Welcome to Seattle!
Haiku North America 2011

This is my introduction to the 2011 Haiku North America conference program. I also read it as part of my opening remarks near the start of the conference. Haiku North America took place August 3 to 7, 2011, at Seattle Center, at the foot of the Space Needle, in Seattle, Washington. See also poems from the 2011 conference anthology and the anthology introduction.

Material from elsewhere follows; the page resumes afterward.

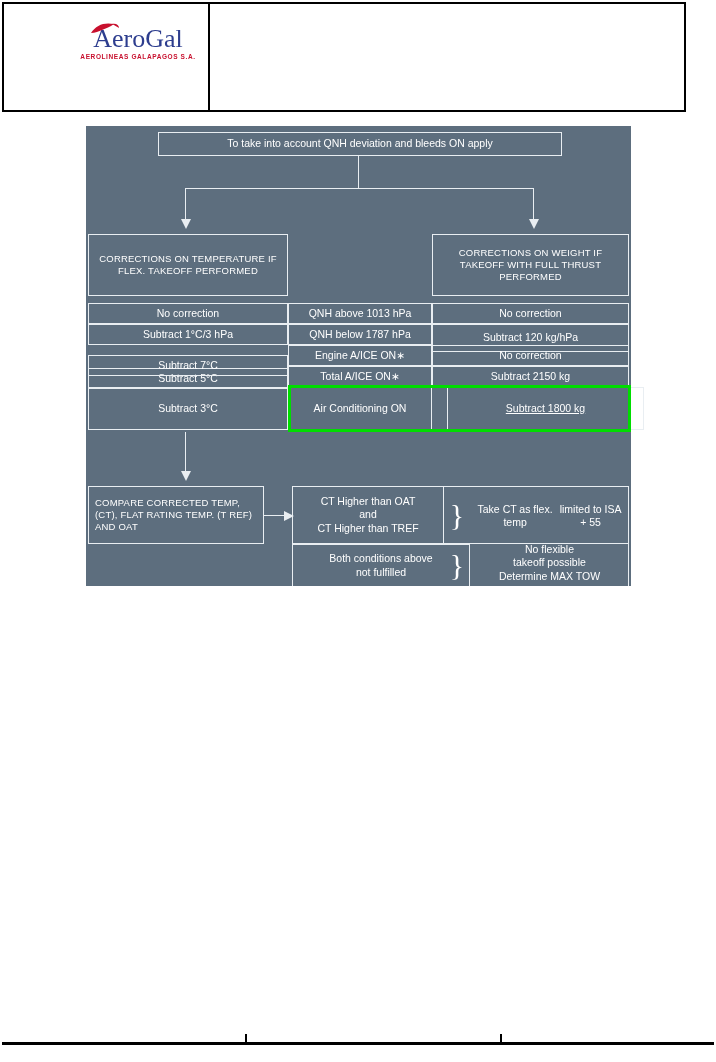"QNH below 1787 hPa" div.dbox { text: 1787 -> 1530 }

The Haiku North America conference began in 1991, in California, and has been held every two years since then, taking place in San Francisco twice, and then in Toronto, Portland (Oregon), Chicago, Boston, New York City, Port Townsend (Washington), Winston-Salem, and Ottawa. And now it’s in Seattle. We are pleased to have you here in the Emerald City, a city where 37.4 percent of its residents hold a college degree, which is the highest percentage of any major city in the United States. Seattle also tops the country in number of bookstores per 10,000 people. We’re an educated, literary bunch. And Washington State leads the country, too, in having the highest per capita number of haiku poets who are members of the Haiku Society of America out of all HSA regions in the country. This place warms to haiku! I’m sure there’s a correlation between education, bookstores, and this area’s love and support for haiku—and our proximity to islands, forests, oceans, and mountains doesn’t hurt either.

        This year, HNA celebrates its twentieth anniversary. But our conference theme is “Fifty Years of Haiku,” which acknowledges the five decades that haiku has flourished in North America. It also celebrates the fiftieth anniversary of the Seattle World’s Fair and the building of the Seattle Center and Space Needle where we are holding our conference. As we look back at what we have accomplished in the last fifty years, it is only so we can move forward with confidence, vigor, and creativity in our haiku. We are standing on the shoulders of giants. As a result, we have a better, more-distant view into the future. Our 2011 conference anthology is titled Standing Still, in recognition of the haiku poet’s ability to stand still and deeply notice his or her surroundings, whether natural or urban. Yet not a single haiku poet attending Haiku North America this weekend ever stands still with his or her poetry. Rather, we are always seeking fresh subjects, fresh ways to write, and always more knowledge on how to write haiku better. That, indeed, is one of the key reasons we’re here—to learn more about haiku from our fellow poets, among them some of the leading writers in English-language haiku today.

        But another goal is much less academic—simply to enjoy each others’ company. We are here to celebrate old friendships, and to make new ones. One of the richest pleasures of the haiku community is how closely knit we all are and how events like Haiku North America are a gathering of the tribes. We are pleased to welcome you to our worldwide kinship, and especially to Seattle. In words attributed to Chief Sealth, for whom this city is named, “Every part of this soil is sacred in the estimation of my people. Every hillside, every valley, every plain and grove, has been hallowed by some sad or happy event in days long vanished.” This weekend, as we make new memories with each other amid the mountains and sound, let us remember that this is sacred ground—and dedicate our haiku to hallowing the world around us.